PASSAGE SHOWN:
========================================

#### The 27^{th} term of the AP 298, 293, 288.is ____.

Given a_{1} = 298 and a_{2} = 293. ⇒ d = 293 – 298 = -5 we know that, a_{n} = a_{1} + (n – 1)d a_{27} = 298 + (27 – 1)(-5) = 298 +(26)(-5) = 298 – 130 ∴ a_{27} = 168

#### The common difference of AP −5, 0, 5, 10, 15, is ____.

Given, a_{1}=−5 and a_{2}=0 Common difference d= a_{2}−a_{1} =0− (−5) = 5 Hence, the common difference is 5.

#### A sequence is formed by selecting the even numbers in ascending order from the AP 1, 2, 3, 4, 5, 6, 7, 8,…….. The new sequence formed is also an AP.

Given AP is 1, 2, 3, 4, 5, 6, 7, 8… New sequence is 2, 4, 6, 8… 4 – 2 = 6 – 4 = 8 – 6 = ……. The difference between any two consecutive terms in the new sequence is a constant. Hence, the new sequence is also an AP.

#### If each term of the AP 1, 2, 3, is increased by 3, then the resulting sequence is also an AP.

========================================

EXERCISE INSTRUCTIONS:
[A] Write out the part of the passage on arithmetic progressions word for word, starting with "Given AP is" and going on through "resulting sequence is also an AP.".
[B] Answer these questions from the passage on arithmetic progressions:
(i) What common difference is found for the AP 298, 293, 288?
(ii) What is the common difference of the AP −5, 0, 5, 10, 15?
(iii) What new sequence is formed by selecting the even numbers from the AP 1, 2, 3, 4, 5, 6, 7, 8?
[C] Decide whether each statement agrees with the passage on arithmetic progressions, and give the words of the passage that settle it:
(i) The common difference of the AP −5, 0, 5, 10, 15 is 5.
(ii) The sequence of even numbers has no constant difference between consecutive terms.
(iii) The calculation of the 27th term reduces to 298 minus 130.
The data that follow are separate from the passage on arithmetic progressions.

Saved data entries:

========================================

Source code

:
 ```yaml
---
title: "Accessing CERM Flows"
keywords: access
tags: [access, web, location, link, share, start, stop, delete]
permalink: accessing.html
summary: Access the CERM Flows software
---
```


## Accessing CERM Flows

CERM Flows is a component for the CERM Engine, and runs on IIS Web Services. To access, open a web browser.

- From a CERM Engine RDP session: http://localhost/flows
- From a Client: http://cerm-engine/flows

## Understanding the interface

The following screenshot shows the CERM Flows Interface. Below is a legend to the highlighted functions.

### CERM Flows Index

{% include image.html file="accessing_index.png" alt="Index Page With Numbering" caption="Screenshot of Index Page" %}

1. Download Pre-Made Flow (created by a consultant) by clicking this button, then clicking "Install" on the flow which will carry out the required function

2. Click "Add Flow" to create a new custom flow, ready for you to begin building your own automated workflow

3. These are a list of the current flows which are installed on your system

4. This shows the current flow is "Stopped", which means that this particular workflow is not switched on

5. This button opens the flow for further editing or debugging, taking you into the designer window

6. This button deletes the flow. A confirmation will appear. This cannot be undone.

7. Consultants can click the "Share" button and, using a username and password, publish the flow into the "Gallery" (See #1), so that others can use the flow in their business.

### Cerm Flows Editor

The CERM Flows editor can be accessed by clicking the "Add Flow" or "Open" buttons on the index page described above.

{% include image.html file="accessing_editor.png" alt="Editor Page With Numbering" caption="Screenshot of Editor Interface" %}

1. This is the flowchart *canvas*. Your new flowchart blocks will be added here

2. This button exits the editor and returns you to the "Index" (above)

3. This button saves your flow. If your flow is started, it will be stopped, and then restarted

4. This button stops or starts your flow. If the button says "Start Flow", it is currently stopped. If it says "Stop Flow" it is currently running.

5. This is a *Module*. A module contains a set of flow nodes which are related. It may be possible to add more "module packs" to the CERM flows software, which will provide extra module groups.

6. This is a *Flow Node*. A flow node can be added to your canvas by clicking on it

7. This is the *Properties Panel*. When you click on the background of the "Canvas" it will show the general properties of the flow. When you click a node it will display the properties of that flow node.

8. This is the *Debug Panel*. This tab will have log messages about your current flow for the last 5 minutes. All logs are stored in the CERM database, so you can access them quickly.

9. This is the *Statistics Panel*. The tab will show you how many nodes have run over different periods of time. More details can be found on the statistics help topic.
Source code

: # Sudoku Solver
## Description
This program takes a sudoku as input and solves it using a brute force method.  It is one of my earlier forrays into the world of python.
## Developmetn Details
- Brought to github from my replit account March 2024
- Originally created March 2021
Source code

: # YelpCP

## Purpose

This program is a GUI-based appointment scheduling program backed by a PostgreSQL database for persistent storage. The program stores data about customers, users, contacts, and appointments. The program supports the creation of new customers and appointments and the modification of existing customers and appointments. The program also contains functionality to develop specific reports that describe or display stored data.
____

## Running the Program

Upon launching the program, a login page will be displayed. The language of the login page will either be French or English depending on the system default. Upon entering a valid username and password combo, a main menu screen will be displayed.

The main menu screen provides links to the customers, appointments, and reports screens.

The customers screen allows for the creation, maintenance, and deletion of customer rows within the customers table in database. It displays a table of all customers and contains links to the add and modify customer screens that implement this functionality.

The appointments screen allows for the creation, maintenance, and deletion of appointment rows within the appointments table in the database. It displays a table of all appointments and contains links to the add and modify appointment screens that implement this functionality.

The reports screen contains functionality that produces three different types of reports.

========================================

RESULTS FOR THE EXERCISE:
[A]
Given AP is 1, 2, 3, 4, 5, 6, 7, 8… New sequence is 2, 4, 6, 8… 4 – 2 = 6 – 4 = 8 – 6 = ……. The difference between any two consecutive terms in the new sequence is a constant. Hence, the new sequence is also an AP.

#### If each term of the AP 1, 2, 3, is increased by 3, then the resulting sequence is also an AP.

[B]
(i) -5
(ii) 5
(iii) 2, 4, 6, 8…

[C]
(i) Yes: "Hence, the common difference is 5."
(ii) No: "The difference between any two consecutive terms in the new sequence is a constant."
(iii) Yes: "298 +(26)(-5) = 298 – 130"